2. I missed the release, but the National Human Rights Commission denounced the policing of this summers POSCO strike and protests that lead to the death of Ha Joon Geun and the injury of many more workers. Here's an excerpt from their report:
The National Human Rights Commission of Korea acknowledged that riot police had used excessive violence to break up the demonstration on the day of Ha Joong Keun died and further it abused banning of notification to disburse the demonstrations. The Commission acknowledged that Ha Joong Keun died during the riot police’s forcible attempts to break up the demonstration. The Commission recommended that the Attorney General fully investigate into the death of Ha Joong Keun.
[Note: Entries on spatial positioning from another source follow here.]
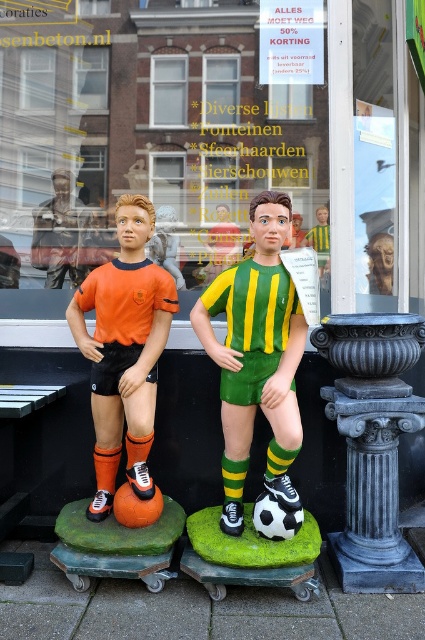
You are a customer looking at the storefront display. You see the matte plastic figurines at center and the orange matte soccer player at left. Which one is positioned higher up?

The matte plastic figurines at center are positioned higher up than the orange matte soccer player at left.

What is the location of the point with coordinates (257, 356) in the image?

The point with coordinates (257, 356) is located on the green and yellow striped jersey at center.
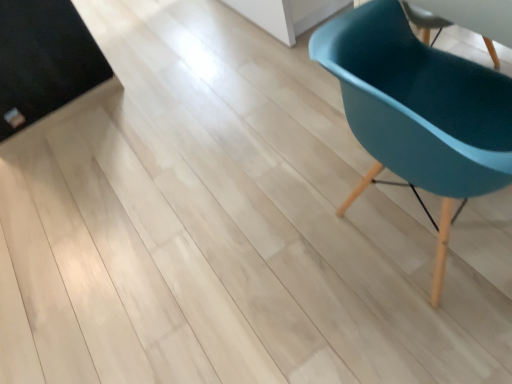
The height and width of the screenshot is (384, 512). In order to click on vacant area to the left of teal plastic chair at right in this screenshot , I will do `click(273, 274)`.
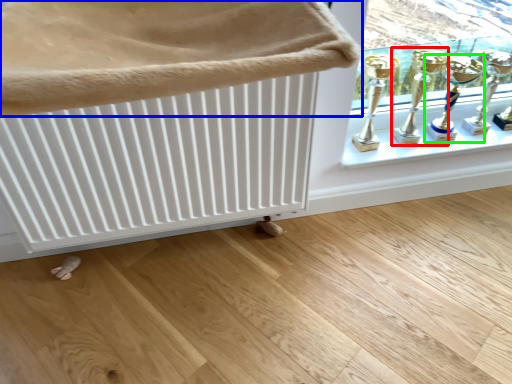
Question: Which is nearer to the trophy (highlighted by a red box)? furniture (highlighted by a blue box) or candle holder (highlighted by a green box).

Choices:
 (A) furniture
 (B) candle holder

Answer: (B)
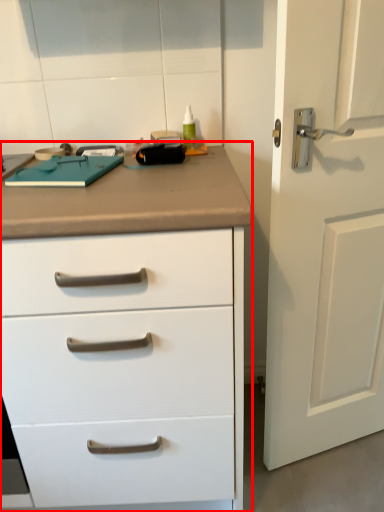
Question: From the image's perspective, what is the correct spatial positioning of chest of drawers (annotated by the red box) in reference to door?

Choices:
 (A) below
 (B) above

Answer: (A)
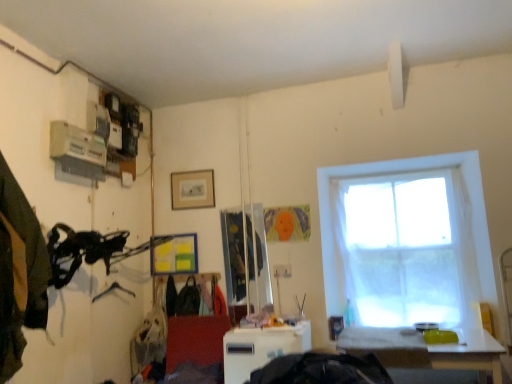
Question: Is white plastic table at center, the second table from the right, shorter than dark green fabric at left, the 3th clothing positioned from the right?

Choices:
 (A) no
 (B) yes

Answer: (B)

Question: Can you confirm if white plastic table at center, arranged as the first table when viewed from the left, is thinner than dark green fabric at left, marked as the first clothing in a front-to-back arrangement?

Choices:
 (A) no
 (B) yes

Answer: (A)

Question: From the image's perspective, does white plastic table at center, the second table from the right, appear higher than dark green fabric at left, positioned as the 3th clothing in back-to-front order?

Choices:
 (A) no
 (B) yes

Answer: (A)

Question: Is white plastic table at center, arranged as the first table when viewed from the left, positioned behind dark green fabric at left, the 3th clothing positioned from the right?

Choices:
 (A) yes
 (B) no

Answer: (A)

Question: Does white plastic table at center, arranged as the first table when viewed from the left, appear on the left side of dark green fabric at left, which is the 1th clothing from left to right?

Choices:
 (A) yes
 (B) no

Answer: (B)

Question: From their relative heights in the image, would you say white sheer curtain at right is taller or shorter than white glossy table at lower right, marked as the 1th table in a right-to-left arrangement?

Choices:
 (A) tall
 (B) short

Answer: (A)

Question: Is white sheer curtain at right inside the boundaries of white glossy table at lower right, marked as the 1th table in a right-to-left arrangement, or outside?

Choices:
 (A) outside
 (B) inside

Answer: (A)

Question: Is white sheer curtain at right wider or thinner than white glossy table at lower right, which is the second table in left-to-right order?

Choices:
 (A) thin
 (B) wide

Answer: (A)

Question: Is white sheer curtain at right bigger or smaller than white glossy table at lower right, which is the second table in left-to-right order?

Choices:
 (A) big
 (B) small

Answer: (B)

Question: In terms of height, does dark green fabric at left, which is the 1th clothing from left to right, look taller or shorter compared to matte black backpack at center, acting as the second clothing starting from the back?

Choices:
 (A) tall
 (B) short

Answer: (A)

Question: Considering the positions of dark green fabric at left, the 3th clothing positioned from the right, and matte black backpack at center, arranged as the 3th clothing when viewed from the left, in the image, is dark green fabric at left, the 3th clothing positioned from the right, bigger or smaller than matte black backpack at center, arranged as the 3th clothing when viewed from the left,?

Choices:
 (A) small
 (B) big

Answer: (B)

Question: Considering the positions of dark green fabric at left, which is the 1th clothing from left to right, and matte black backpack at center, which appears as the second clothing when viewed from the front, in the image, is dark green fabric at left, which is the 1th clothing from left to right, wider or thinner than matte black backpack at center, which appears as the second clothing when viewed from the front,?

Choices:
 (A) thin
 (B) wide

Answer: (B)

Question: Would you say dark green fabric at left, positioned as the 3th clothing in back-to-front order, is inside or outside matte black backpack at center, which appears as the second clothing when viewed from the front?

Choices:
 (A) inside
 (B) outside

Answer: (B)

Question: In terms of height, does metallic silver hanger at lower left look taller or shorter compared to black fabric bag at center, placed as the 1th clothing when sorted from back to front?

It also called for disciplinary action against the Chief Commander at the time of the demonstration---Pohang Nambu Police Chief as well as issue a warning to the Head of the Seoul Regional SWAT Police due use of excessive repression against the demonstrators.3. Finally the city of Gwangju took anti-FTA demonstrators to court and is seizing their personal property as a mean of retribution against protests against the FTA there in November.
Judge Seo Jeong-am, in charge of civil affairs in Gwangju District Court, said that the court accepted Gwangju City’s request that was filed against six protesters, including a trade union member of KIA Motors, to secure bonds when the city won the lawsuit against the protesters, who took to the streets on November 22, 2006.
The judge also said, “The court decided to issue a provisional attachment on 200 million won (200,000 US) worth of real estate as Gwangju City’s request was considered reasonable.”